Went to the Catholic chapel up here in the mountains. It was quite convenient to my lodging. It is a very nice building with a new look. I was surprised to see such a fine building in the mountains, for, owing to the poverty of the people, there were no chapels at all in some places a little time ago. Mass was celebrated in _scalans_, a kind of open sheds, covered over head to protect the officiating priest from the weather, while the people clustered round in the open air. When I spoke of the nice appearance of the chapel I was told that the children of these hills scattered through the United States, Canada, New Zealand and Australia, had helped in its building. There were between seven and eight hundred people present. There were no seats on the floor of the chapel. I could not help admiring the patient, untiring devotion of these people, and the endurance that enabled them to kneel so long. The prevailing type of face is eminently Scottish, so is the tone of voice, and the names, Murrays, Andersons, and the like.

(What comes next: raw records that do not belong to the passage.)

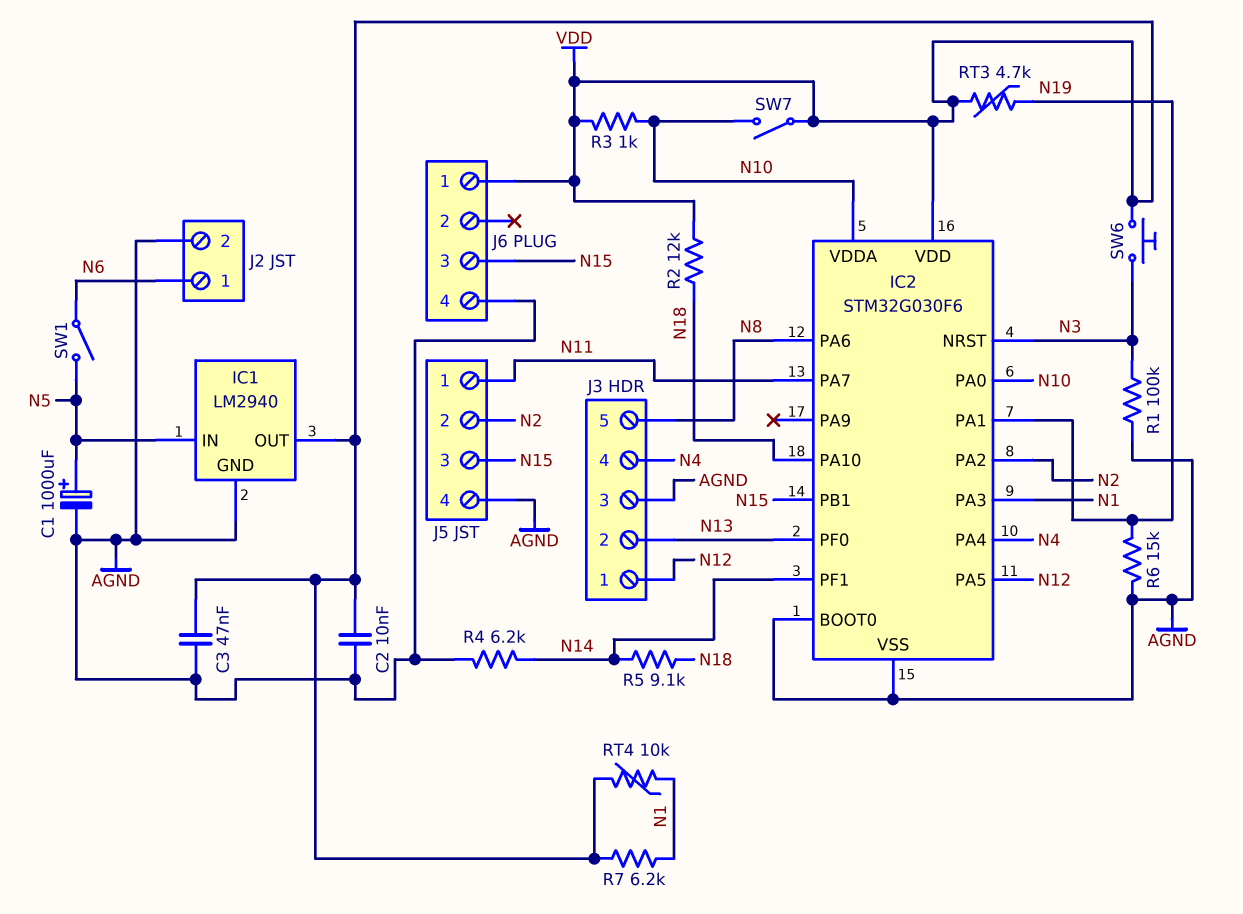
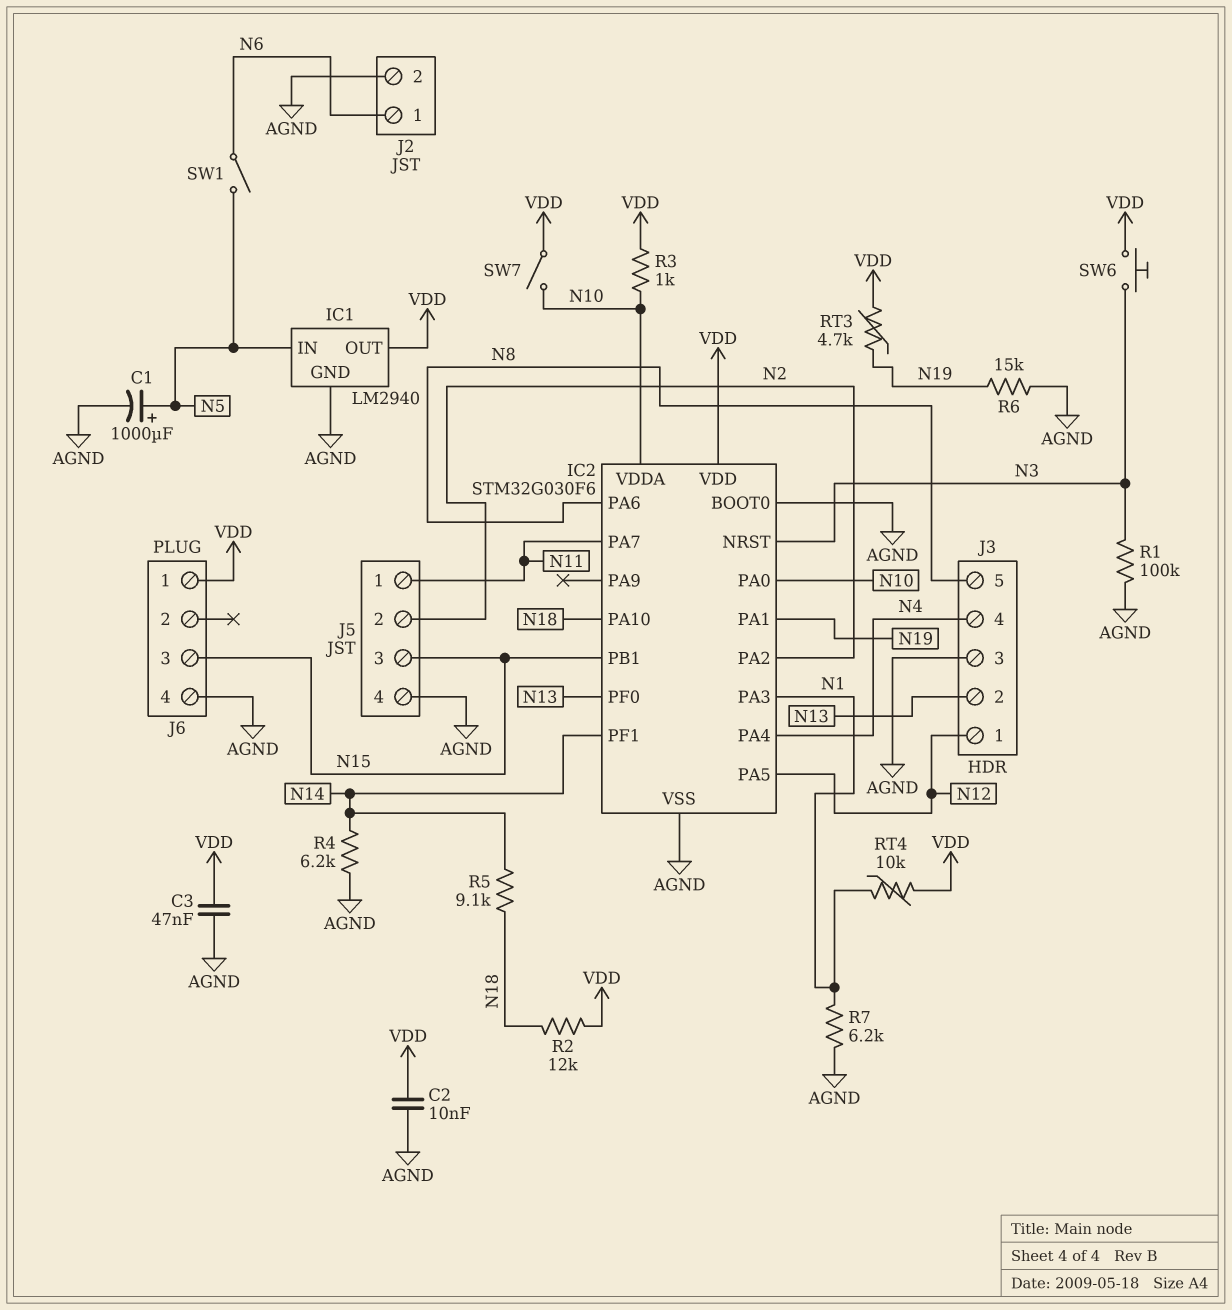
R7: 6.2k (N1, VDD) -> 6.2k (AGND, N1)

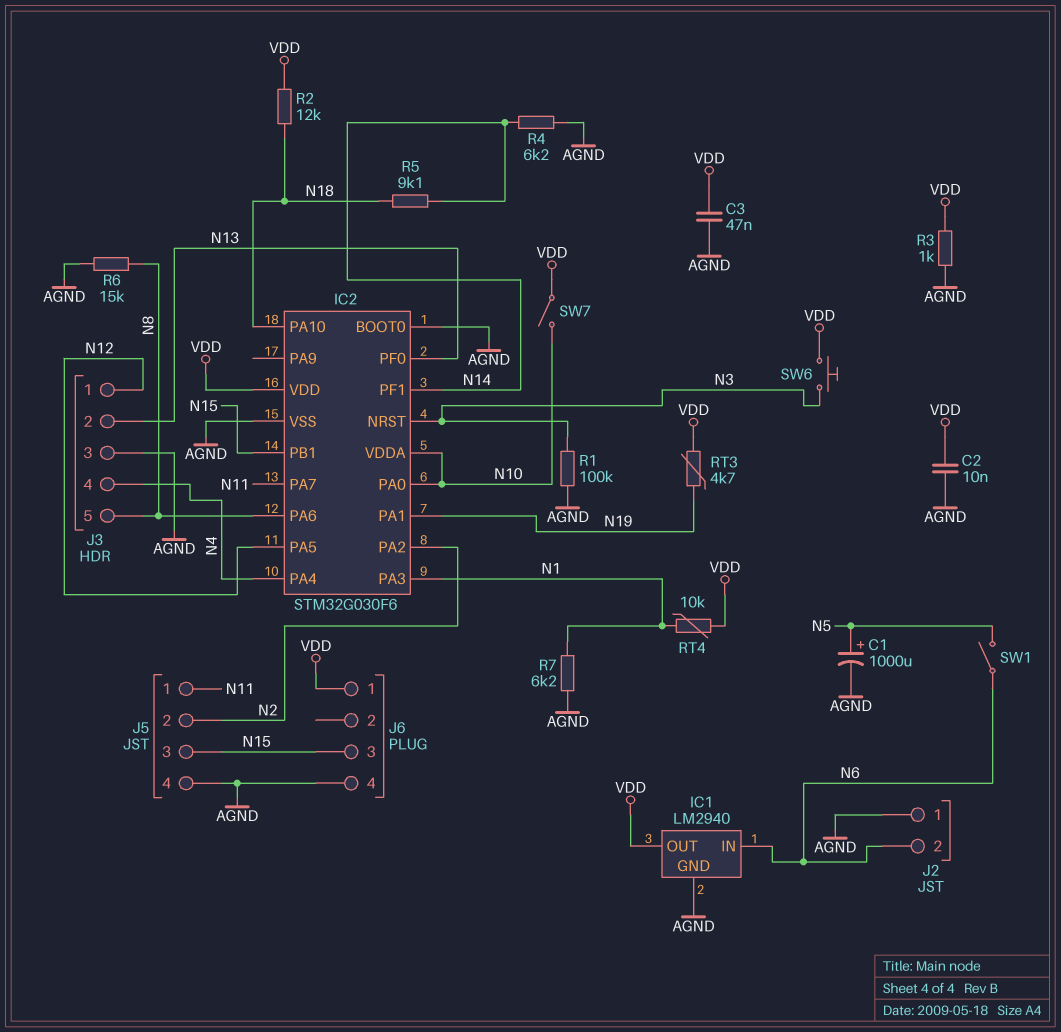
IC1 pin IN: N5 -> N6
J2 pin 1: N6 -> AGND
J2 pin 2: AGND -> N6
R3: 1k (N10, VDD) -> 1k (AGND, VDD)
R6: 15k (AGND, N19) -> 15k (AGND, N8)

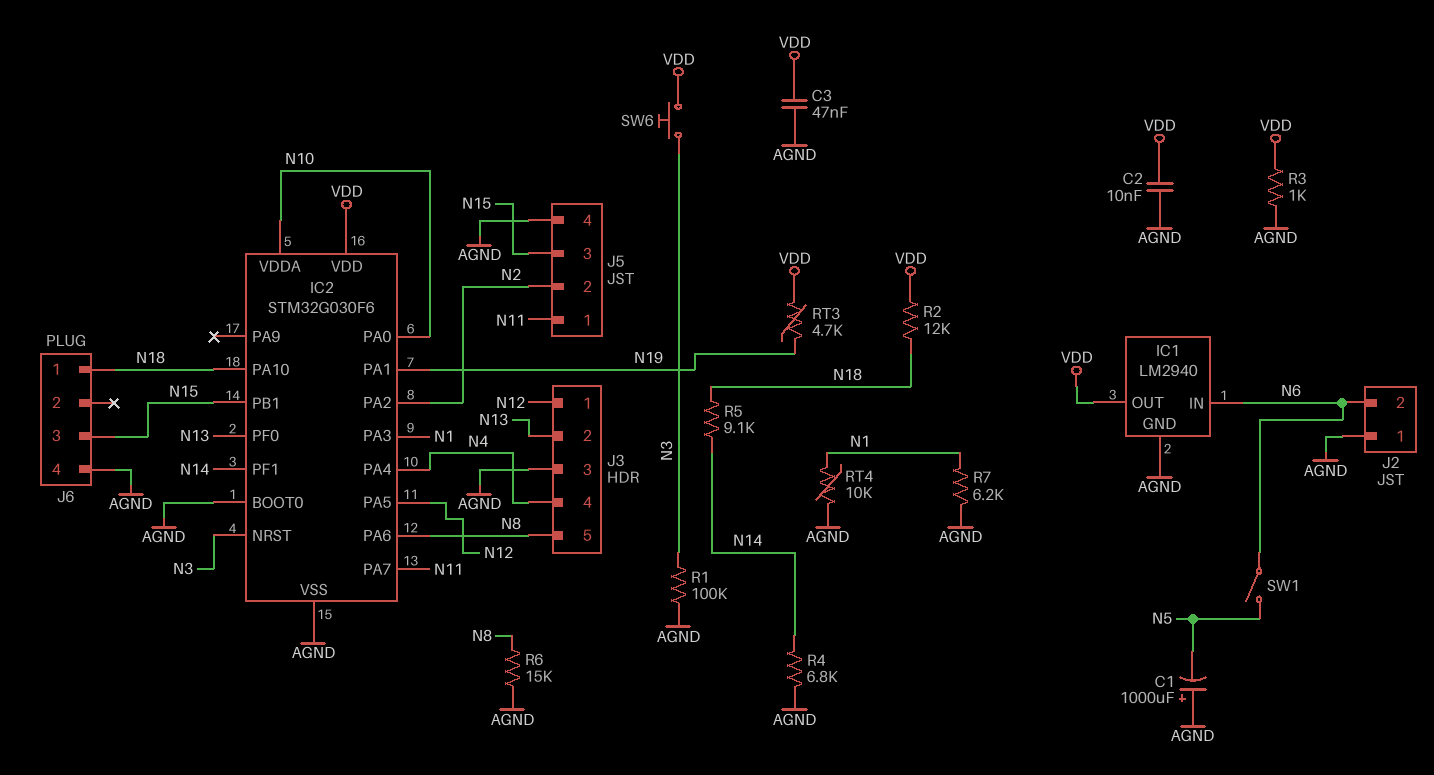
C1: 1000uF (plus N5, minus AGND) -> 1000uF (plus AGND, minus N5)
J6 pin 1: VDD -> N18
R4: 6.2k (AGND, N14) -> 6.8k (AGND, N14)
RT4: 10k (N1, VDD) -> 10k (AGND, N1)
SW7: switch (N10, VDD) -> none

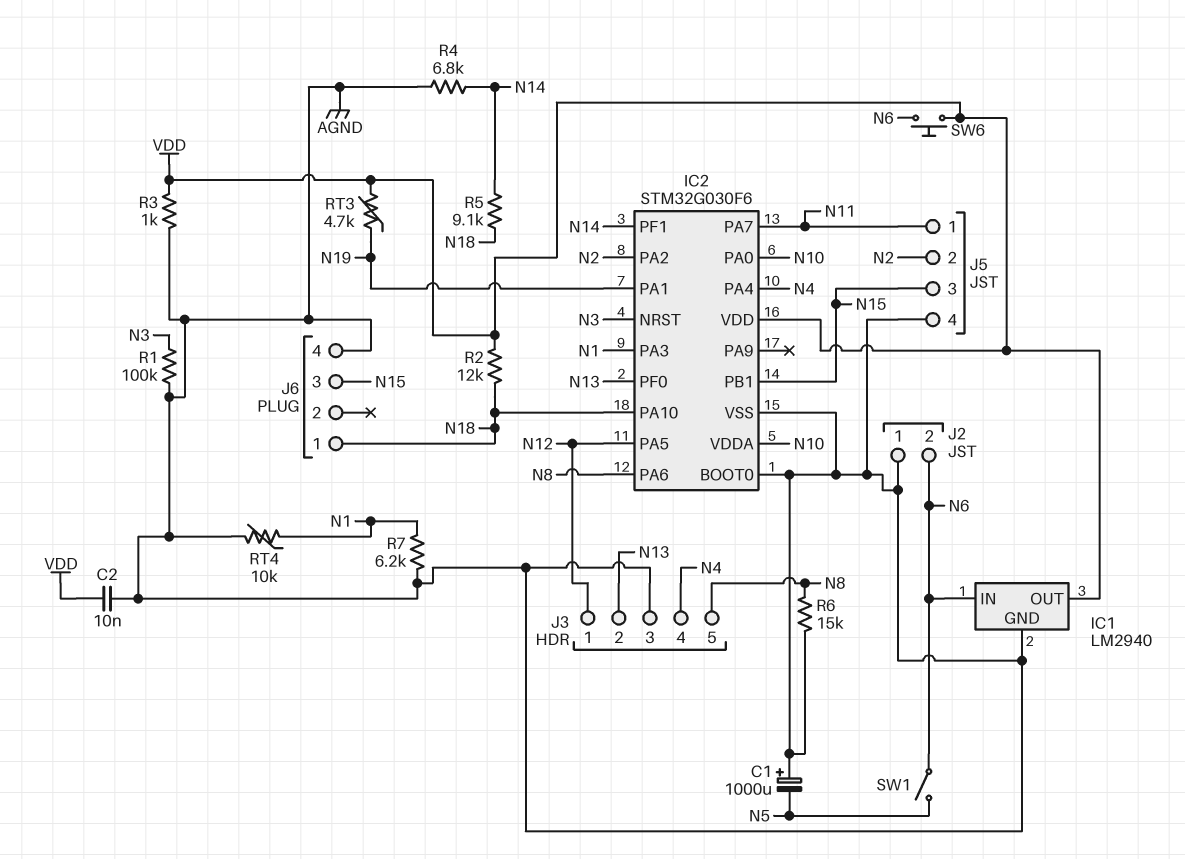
C3: 47nF (AGND, VDD) -> none
SW6: button (N3, VDD) -> button (N6, VDD)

Were it not for the altar and the absence of seats I could have imagined myself in a Glenelg Presbyterian congregation. The Irish spoken here, and it is spoken universally, has a good deal of resemblance to Glenelg Gaelic. I was surprised at how much I understood of the conversations carried on around me. The women, too, in their white caps, with their serious, devotional comely faces, reminded me of faces I have seen in dear old Glengarry.
There were not half a dozen bonnets in the whole congregation--snow- white caps covered with a handkerchief for the matrons. They wore cloaks and shawls, and looked comfortable enough. I saw some decent blue cloth cloaks of a fashion that made me think they had served four generations at least. The lasses wore their own shining hair "streeling" down their backs or neatly braided up; abundant locks they had, brown color prevailing. Fresher, rosier, comelier girls than these mountain maidens it would be hard to find.
The men's clothing, though poor, and in some instances patched in an artistic fashion, was scrupulously clean. In the congregation were some young men well dressed, bold and upright, whose bearing, cut of whiskers, and watch chains, showed that they had lived among our trans- Atlantic cousins of the great Republic.
The priest of the hills is the one man whom these people trust. The prevailing type of landlord has been their enemy and oppressor. The priest has been friend, counsellor, sympathizer, helper, as well as clergyman, and so he is _soggarth aroon_.